But as Jagels pulled up to Tauzer's block in the suburbs northwest of town, he saw the police cars and yellow tape and knew that his longtime friend had met another end. The man he described as the "most able attorney I have ever worked with" was lying in a pool of blood on the floor of his garage, the victim of a fatal stabbing to the head.

"I was flabbergasted," Jagels said Monday. "He had a breadth of talent that was remarkable."

Authorities said an unidentified friend went to Tauzer's house around 3 p.m. Sunday after not hearing from him for a few days. The friend noticed the garage door was open and found Tauzer dead on the floor with a stab wound to the head and other trauma. A knife was found at the scene. Police said he had died one to three days earlier, and there were no signs of forced entry and nothing appeared to have been taken.

"We are focused, we are dedicated and we are going to arrest the suspect or suspects responsible for the death of Assistant Dist. Atty. Steve Tauzer," Kern County Sheriff Carl Sparks said. "I make that commitment to you now.''

Tauzer, who grew up on a farm in Woodland as the oldest of 14 children, graduated from the UC Davis School of Law and joined the district attorney's office in 1975. From the onset, longtime co-workers say, he made a mark with his keen grasp of legal issues, his gentlemanly manner and his bulldog approach to prosecuting bad guys.

"Often in a criminal trial where the stakes are so high, there's lots of rancor and bitterness between prosecutors and defense attorneys, but not with Stephen," said defense attorney Tim Lemucchi, who squared off against Tauzer more than once. "He was very hard nosed, and when he got his teeth in your pant leg, he wouldn't let go. But never did he stop being a gentleman."

It was part of his manner, they said, to appear disorganized and to poke fun at himself for his supposed failings, such as not being able to locate the right file or know how to operate a video projector. But often, he used his apparent bumbling to his advantage.

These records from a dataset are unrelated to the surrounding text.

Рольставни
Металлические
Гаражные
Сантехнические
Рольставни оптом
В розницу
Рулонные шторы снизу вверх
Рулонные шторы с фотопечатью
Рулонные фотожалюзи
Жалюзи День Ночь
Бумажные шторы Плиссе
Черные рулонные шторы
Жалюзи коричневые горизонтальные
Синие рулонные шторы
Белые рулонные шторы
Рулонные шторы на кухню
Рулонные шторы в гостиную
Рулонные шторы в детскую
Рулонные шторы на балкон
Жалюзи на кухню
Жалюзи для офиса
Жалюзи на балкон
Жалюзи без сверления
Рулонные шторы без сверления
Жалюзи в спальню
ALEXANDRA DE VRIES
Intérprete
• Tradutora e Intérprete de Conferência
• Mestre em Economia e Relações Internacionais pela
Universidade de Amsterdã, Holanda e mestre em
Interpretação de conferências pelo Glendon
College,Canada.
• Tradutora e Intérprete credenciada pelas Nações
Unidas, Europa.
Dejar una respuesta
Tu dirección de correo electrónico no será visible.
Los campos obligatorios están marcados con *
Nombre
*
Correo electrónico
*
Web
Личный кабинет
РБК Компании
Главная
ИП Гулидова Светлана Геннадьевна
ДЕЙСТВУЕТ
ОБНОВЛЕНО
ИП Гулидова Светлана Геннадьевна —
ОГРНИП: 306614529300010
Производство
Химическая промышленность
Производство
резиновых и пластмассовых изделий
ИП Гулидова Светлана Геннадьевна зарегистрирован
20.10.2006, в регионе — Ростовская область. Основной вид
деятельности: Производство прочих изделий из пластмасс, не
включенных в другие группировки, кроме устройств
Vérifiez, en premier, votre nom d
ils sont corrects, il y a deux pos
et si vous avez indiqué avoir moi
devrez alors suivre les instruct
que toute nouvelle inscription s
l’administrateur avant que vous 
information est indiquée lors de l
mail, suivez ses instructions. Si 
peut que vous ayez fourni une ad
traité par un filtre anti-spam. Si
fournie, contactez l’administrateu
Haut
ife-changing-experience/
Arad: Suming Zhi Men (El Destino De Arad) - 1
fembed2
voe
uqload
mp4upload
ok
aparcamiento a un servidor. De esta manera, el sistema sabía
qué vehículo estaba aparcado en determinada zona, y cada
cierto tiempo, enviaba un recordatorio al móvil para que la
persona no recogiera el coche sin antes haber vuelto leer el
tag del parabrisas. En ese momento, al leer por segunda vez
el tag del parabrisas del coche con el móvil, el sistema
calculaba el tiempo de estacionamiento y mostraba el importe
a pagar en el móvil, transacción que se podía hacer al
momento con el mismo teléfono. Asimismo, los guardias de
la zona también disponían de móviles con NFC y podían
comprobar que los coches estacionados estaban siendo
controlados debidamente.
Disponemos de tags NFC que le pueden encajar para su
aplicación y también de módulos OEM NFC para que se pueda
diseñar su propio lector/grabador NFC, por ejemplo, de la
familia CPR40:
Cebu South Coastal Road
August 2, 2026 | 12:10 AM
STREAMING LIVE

During the 1995 prosecution of alleged killer Offord Rollins, a star high school athlete, Tauzer kept hitting the wrong button on the projector. Each time he did, however, the photo of the victim's battered corpse came up on the courtroom screen, leading to a charge of prosecutorial misconduct.

Over the last year, Tauzer had led the county's investigation into misuse of public funds in the tiny town of Arvin. The grand jury, with evidence presented by Tauzer, has indicted the police chief and a city councilman on public corruption charges.

Police said they are dismissing no theories at the outset. "Anything is open at this point," said Sheriff's Cmdr. Martin Williamson. "I won't dismiss anything."